Die bessere Alternative wäre laut Nolden deshalb, die Einfahrt zu UPM nach Osten zu verlagern, womit Platz für eine eigene Abbiegespur gewonnen wäre. Allerdings müssten dafür die ersten beiden Häuser abgerissen werden. Wie Blockhaus berichtete, werde derzeit geprüft, ob ein Abriss aus Denkmalschutzgründen überhaupt erlaubt sei. Anschließend sollen Gespräche mit dem Eigentümer UPM folgen. Weil hier noch alles offen ist, bleibt die Kreuzung erst einmal unangetastet.

Kosten werden geteilt

Die Kosten für die Umbaumaßnahmen an den übrigen drei Kreuzungen teilen sich das Staatliche Bauamt – zuständig für die Staatsstraße – und die Stadt – zuständig für die einmündenden Gemeindestraßen.

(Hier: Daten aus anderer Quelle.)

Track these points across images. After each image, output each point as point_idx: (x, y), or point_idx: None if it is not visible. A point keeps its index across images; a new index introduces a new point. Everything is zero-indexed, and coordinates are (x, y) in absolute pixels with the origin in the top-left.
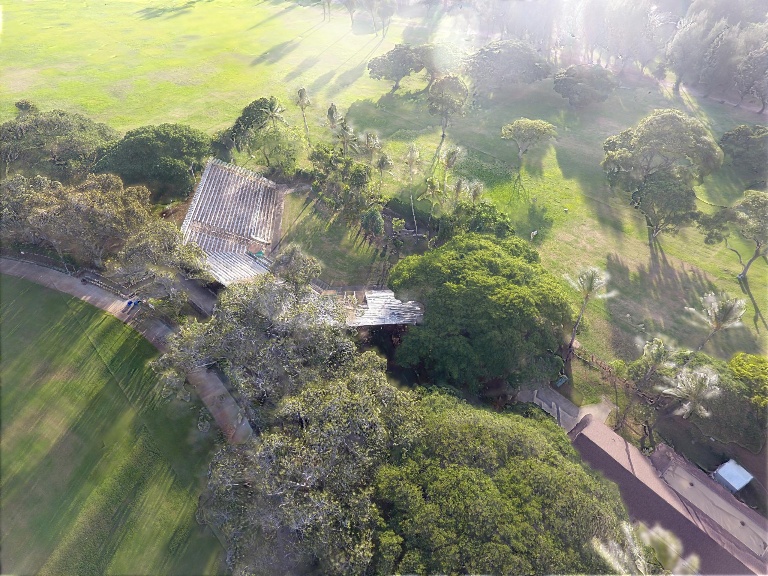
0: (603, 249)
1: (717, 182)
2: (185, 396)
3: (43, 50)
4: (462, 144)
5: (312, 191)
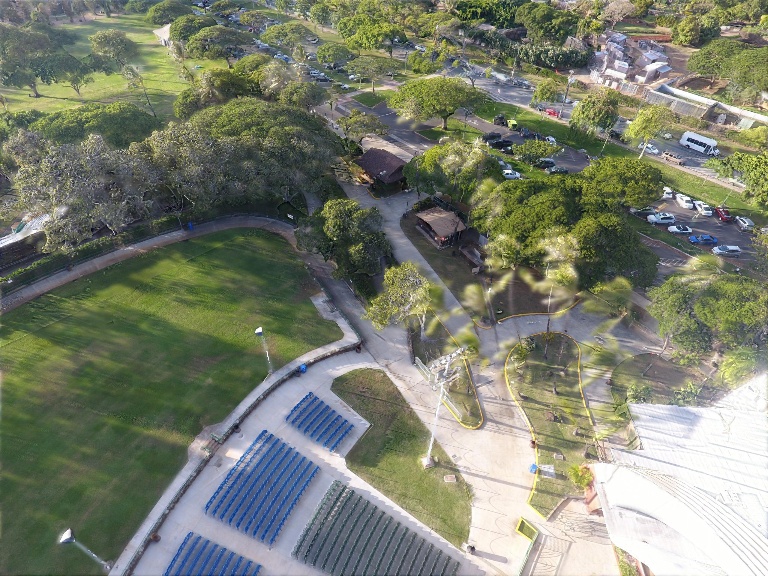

Rund 180 000 Euro entfallen auf die Stadt, die mit einer Förderung in Höhe von 50 Prozent rechnet. Knapp 300 000 Euro muss das Staatliche Bauamt aufbringen, darin enthalten sind die Kosten für die Fußgängerampel am Jugendheimweg, die komplett der Freistaat trägt.

Barrierefrei

Die neuen Ampeln werden mit LED ausgestattet, was sie besonders sparsam macht. Damit sei es auch kein hoher Kostenfaktor, wenn die Anlagen in der Nacht durchlaufen, sagte Nolden, der dafür aus Sicherheitsgründen plädierte. Auch Menschen mit körperlichen Beeinträchtigungen wird mit dem Umbau Rechnung getragen. Die Barrierefreiheit sei ein wichtiges Thema, bei dem man eng mit der Behindertenbeauftragten des Landkreises zusammenarbeite, antwortete Martin Dondl vom Staatlichen Bauamt auf eine Nachfrage von Marianne Porsche-Rohrer (CSU).